4. Voor zover met het vorenoverwogene niet op de bij de rechtbank voorgedragen beroepsgronden is beslist, wordt aan deze beroepsgronden niet toegekomen. Over die beroepsgronden is door de rechtbank uitdrukkelijk en zonder voorbehoud een oordeel gegeven, waartegen in hoger beroep niet is opgekomen. Evenmin is sprake van een nauwe verwevenheid tussen het oordeel over die beroepsgronden, dan wel onderdelen van het bij de rechtbank bestreden besluit waarop deze betrekking hebben, en hetgeen in hoger beroep aan de orde is gesteld. Deze beroepsgronden vallen thans dientengevolge buiten het geschil.

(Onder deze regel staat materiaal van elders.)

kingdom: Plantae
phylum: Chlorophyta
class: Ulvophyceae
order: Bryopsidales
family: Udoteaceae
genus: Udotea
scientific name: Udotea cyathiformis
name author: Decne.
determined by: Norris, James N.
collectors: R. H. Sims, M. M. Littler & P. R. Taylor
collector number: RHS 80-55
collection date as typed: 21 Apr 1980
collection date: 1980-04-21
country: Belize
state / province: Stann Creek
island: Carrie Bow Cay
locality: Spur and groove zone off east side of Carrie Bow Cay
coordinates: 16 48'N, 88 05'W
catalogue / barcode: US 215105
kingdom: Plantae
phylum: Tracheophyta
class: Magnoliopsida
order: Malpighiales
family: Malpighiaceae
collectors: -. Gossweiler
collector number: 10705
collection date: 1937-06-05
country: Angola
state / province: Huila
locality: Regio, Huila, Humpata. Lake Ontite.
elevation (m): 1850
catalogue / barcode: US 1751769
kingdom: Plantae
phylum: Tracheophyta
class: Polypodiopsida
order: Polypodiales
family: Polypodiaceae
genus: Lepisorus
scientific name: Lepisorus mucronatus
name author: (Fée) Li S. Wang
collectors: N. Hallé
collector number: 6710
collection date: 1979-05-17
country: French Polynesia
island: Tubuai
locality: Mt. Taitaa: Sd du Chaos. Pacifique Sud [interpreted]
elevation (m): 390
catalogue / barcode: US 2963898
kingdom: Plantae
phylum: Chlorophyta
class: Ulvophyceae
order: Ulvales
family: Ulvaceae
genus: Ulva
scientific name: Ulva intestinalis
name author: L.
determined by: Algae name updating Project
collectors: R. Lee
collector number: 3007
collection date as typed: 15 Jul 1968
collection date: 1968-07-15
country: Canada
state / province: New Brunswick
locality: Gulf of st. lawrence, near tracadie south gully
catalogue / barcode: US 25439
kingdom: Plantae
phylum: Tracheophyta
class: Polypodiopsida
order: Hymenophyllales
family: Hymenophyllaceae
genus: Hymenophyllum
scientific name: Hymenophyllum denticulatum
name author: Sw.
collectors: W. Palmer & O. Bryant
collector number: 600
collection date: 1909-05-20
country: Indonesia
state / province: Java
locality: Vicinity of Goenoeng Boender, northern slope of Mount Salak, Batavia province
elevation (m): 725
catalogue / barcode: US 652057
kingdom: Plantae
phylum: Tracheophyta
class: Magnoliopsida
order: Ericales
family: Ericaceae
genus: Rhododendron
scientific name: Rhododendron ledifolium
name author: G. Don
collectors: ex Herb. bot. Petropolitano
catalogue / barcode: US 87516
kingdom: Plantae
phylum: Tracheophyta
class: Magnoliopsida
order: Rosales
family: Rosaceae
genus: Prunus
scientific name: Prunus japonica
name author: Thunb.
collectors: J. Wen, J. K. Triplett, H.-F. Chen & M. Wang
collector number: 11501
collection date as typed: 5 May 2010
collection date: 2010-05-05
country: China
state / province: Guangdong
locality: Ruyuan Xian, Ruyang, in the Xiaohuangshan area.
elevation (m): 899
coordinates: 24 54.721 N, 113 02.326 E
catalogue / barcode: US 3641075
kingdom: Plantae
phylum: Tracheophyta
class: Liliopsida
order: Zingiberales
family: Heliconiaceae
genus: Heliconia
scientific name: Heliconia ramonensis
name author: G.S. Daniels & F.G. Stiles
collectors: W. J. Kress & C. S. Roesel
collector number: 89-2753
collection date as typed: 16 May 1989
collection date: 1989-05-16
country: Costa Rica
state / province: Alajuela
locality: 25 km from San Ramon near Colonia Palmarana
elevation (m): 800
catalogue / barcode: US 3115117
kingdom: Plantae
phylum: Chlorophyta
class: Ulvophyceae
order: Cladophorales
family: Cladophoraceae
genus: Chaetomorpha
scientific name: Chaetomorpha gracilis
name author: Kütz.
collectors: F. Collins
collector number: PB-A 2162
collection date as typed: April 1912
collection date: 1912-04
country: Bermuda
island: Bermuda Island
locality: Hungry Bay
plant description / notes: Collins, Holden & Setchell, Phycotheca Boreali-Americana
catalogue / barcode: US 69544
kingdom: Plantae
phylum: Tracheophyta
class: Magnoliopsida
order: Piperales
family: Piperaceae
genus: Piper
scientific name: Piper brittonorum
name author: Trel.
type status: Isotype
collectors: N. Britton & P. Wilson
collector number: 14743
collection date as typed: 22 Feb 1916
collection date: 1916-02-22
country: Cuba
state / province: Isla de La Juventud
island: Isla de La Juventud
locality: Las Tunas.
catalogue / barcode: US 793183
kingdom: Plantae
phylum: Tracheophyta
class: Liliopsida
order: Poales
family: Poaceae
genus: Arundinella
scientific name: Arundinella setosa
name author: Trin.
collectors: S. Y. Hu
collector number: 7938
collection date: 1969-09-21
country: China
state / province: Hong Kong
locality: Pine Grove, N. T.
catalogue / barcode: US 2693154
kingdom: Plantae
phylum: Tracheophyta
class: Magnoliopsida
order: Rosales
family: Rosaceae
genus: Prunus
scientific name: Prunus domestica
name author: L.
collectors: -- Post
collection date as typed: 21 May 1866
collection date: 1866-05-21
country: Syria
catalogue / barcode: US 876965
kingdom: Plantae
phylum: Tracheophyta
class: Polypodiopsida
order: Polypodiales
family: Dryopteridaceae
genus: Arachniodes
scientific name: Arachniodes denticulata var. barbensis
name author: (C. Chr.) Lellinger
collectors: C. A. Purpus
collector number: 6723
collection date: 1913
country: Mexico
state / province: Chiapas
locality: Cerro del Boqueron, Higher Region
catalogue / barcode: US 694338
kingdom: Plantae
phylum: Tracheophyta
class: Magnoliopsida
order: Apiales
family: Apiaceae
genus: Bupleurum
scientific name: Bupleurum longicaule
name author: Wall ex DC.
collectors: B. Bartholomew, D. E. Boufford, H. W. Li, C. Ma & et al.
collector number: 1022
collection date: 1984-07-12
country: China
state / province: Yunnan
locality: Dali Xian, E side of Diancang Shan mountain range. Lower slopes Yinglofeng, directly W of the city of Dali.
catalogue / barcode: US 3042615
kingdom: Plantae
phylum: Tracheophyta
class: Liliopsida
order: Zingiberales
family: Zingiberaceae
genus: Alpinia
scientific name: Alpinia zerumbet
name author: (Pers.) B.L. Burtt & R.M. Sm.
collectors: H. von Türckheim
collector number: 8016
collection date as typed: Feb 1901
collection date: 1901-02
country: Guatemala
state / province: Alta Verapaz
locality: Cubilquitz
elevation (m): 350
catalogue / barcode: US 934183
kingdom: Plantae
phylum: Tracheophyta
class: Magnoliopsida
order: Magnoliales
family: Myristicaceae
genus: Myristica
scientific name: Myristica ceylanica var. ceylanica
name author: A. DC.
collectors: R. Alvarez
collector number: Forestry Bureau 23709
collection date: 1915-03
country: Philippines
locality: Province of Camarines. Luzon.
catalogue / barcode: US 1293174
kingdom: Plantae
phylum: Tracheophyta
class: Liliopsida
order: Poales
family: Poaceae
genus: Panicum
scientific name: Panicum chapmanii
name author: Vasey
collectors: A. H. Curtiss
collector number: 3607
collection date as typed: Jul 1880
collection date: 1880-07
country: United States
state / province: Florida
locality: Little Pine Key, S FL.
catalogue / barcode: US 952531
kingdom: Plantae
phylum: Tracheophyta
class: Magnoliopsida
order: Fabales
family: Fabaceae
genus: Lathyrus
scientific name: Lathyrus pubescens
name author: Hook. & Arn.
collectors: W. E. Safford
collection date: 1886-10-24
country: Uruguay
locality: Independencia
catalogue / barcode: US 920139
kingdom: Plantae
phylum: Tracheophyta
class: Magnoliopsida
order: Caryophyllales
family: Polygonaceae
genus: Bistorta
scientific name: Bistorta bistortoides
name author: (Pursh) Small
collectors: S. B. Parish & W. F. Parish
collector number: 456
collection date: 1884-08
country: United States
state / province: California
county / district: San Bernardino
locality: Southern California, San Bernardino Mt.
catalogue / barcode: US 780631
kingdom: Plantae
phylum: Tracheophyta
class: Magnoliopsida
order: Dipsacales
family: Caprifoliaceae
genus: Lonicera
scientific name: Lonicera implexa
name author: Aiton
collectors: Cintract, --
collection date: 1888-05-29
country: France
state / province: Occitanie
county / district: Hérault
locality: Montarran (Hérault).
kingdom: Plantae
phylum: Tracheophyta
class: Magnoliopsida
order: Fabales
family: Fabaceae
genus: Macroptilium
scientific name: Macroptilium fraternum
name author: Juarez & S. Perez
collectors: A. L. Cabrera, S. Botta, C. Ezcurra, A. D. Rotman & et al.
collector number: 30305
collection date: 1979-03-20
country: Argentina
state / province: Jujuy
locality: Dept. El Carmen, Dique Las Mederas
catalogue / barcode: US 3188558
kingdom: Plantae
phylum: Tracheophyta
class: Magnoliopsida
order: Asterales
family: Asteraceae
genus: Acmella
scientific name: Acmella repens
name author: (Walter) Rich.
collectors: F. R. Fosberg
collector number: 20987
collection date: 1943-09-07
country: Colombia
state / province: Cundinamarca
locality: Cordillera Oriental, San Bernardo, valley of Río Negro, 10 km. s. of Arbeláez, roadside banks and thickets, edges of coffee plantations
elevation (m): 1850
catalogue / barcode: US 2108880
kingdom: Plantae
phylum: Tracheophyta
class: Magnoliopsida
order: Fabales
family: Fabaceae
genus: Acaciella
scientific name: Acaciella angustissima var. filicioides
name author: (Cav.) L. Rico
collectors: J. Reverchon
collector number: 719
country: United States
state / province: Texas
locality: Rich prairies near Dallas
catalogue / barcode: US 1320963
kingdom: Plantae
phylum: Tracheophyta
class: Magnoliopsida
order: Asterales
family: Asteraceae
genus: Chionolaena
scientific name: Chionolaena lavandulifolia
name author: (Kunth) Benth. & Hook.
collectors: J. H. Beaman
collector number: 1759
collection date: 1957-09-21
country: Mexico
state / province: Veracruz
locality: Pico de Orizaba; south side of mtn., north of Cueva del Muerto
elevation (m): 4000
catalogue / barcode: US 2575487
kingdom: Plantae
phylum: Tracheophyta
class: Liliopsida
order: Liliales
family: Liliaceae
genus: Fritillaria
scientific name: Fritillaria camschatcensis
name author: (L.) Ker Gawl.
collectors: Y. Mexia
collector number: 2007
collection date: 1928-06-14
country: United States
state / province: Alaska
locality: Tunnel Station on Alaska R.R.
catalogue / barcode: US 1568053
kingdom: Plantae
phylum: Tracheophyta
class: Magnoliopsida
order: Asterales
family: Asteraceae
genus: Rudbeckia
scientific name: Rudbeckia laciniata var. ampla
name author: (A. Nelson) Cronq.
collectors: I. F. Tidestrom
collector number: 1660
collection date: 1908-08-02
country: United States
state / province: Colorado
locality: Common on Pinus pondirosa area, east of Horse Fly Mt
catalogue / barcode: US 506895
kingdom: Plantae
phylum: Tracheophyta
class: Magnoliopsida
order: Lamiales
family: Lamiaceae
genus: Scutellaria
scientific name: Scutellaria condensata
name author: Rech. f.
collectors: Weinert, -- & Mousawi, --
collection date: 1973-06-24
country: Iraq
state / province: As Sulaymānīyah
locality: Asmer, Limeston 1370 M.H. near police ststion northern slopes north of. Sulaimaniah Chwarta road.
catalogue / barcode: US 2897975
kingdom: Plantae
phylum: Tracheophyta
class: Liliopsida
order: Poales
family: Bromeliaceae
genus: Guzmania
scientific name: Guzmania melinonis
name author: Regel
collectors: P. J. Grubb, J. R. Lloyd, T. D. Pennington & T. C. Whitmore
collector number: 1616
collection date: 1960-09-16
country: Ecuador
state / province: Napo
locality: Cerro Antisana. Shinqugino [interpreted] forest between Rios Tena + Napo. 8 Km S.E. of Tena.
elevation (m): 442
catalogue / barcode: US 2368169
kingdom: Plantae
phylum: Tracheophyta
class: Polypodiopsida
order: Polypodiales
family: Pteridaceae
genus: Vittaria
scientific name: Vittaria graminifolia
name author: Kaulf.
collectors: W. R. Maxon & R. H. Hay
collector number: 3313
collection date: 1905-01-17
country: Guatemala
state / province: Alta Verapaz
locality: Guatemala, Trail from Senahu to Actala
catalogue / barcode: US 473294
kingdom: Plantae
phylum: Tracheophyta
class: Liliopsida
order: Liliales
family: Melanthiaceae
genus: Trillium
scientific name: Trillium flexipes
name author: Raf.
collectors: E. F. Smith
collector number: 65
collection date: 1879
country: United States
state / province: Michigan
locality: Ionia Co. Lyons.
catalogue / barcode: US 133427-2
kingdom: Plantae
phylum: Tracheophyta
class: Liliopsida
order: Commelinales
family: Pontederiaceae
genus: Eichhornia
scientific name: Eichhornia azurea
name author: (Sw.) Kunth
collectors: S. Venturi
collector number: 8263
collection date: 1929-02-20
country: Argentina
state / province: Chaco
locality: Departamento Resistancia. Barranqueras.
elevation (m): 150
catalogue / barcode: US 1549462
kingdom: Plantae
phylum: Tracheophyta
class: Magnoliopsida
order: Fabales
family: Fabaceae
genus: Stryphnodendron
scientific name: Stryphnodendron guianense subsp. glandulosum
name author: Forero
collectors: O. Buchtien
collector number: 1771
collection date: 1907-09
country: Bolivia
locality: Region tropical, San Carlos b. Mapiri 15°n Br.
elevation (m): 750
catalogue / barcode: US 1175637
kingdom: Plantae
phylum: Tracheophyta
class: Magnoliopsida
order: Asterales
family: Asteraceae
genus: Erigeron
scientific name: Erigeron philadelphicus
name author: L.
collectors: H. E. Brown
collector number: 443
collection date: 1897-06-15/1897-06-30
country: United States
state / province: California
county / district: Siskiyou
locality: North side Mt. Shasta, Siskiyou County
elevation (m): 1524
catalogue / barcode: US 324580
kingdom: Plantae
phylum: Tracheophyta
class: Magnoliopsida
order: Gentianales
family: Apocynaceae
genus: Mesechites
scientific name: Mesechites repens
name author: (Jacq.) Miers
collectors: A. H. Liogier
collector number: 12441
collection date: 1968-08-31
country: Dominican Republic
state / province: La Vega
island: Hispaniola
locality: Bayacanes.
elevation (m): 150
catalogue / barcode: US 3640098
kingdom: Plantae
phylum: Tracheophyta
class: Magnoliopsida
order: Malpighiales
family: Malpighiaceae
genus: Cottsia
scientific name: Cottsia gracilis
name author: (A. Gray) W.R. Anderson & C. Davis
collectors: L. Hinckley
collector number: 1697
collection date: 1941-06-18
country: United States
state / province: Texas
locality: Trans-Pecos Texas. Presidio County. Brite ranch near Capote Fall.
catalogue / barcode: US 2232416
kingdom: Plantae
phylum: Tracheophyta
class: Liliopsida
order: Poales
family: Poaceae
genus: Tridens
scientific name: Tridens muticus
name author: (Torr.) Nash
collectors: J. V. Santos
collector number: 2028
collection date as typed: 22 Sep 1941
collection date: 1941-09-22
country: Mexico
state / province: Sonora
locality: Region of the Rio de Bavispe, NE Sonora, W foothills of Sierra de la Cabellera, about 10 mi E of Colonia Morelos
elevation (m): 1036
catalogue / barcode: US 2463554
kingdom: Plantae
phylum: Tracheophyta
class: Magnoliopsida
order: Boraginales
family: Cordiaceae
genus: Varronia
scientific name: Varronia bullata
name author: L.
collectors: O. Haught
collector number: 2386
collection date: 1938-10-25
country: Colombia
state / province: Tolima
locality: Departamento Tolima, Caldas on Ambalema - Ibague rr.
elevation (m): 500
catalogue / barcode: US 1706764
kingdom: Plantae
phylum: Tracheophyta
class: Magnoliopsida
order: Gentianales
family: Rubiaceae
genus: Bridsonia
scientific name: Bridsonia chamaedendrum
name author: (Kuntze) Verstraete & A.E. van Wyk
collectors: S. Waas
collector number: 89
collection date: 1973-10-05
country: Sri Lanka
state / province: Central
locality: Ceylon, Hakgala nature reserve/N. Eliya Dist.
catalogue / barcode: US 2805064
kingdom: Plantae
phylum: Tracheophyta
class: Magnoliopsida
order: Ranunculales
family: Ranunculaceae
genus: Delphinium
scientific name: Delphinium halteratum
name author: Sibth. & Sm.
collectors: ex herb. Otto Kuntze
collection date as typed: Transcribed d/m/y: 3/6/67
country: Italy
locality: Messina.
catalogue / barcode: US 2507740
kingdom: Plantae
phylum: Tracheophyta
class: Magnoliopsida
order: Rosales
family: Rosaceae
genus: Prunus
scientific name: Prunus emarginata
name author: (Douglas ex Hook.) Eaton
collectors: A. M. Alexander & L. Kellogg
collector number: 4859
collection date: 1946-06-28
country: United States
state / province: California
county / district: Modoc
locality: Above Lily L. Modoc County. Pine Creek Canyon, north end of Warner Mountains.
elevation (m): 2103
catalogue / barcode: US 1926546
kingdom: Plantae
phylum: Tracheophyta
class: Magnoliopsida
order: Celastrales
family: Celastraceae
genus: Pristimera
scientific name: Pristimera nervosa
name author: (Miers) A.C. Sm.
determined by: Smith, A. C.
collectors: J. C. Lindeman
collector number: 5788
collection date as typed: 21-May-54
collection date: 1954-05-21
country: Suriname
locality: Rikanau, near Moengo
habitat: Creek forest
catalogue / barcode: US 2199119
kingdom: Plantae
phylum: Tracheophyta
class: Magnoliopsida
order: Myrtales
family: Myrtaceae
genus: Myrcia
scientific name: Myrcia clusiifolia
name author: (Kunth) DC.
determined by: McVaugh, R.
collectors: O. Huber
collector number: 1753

5. Het beroep is ongegrond.
6. Voor een proceskostenveroordeling bestaat geen aanleiding.
Beslissing
De Afdeling bestuursrechtspraak van de Raad van State:
I. verklaart het hoger beroep gegrond;
II. vernietigt de uitspraak van de rechtbank Den Haag, zittingsplaats Groningen, van 19 oktober 2015 in zaak nr. 15/17092;
III. verklaart het in die zaak ingestelde beroep ongegrond.
Aldus vastgesteld door mr. H.G. Lubberdink, voorzitter, en mr. N. Verheij en mr. G.M.H. Hoogvliet, leden, in tegenwoordigheid van mr. M. Klinkers, griffier.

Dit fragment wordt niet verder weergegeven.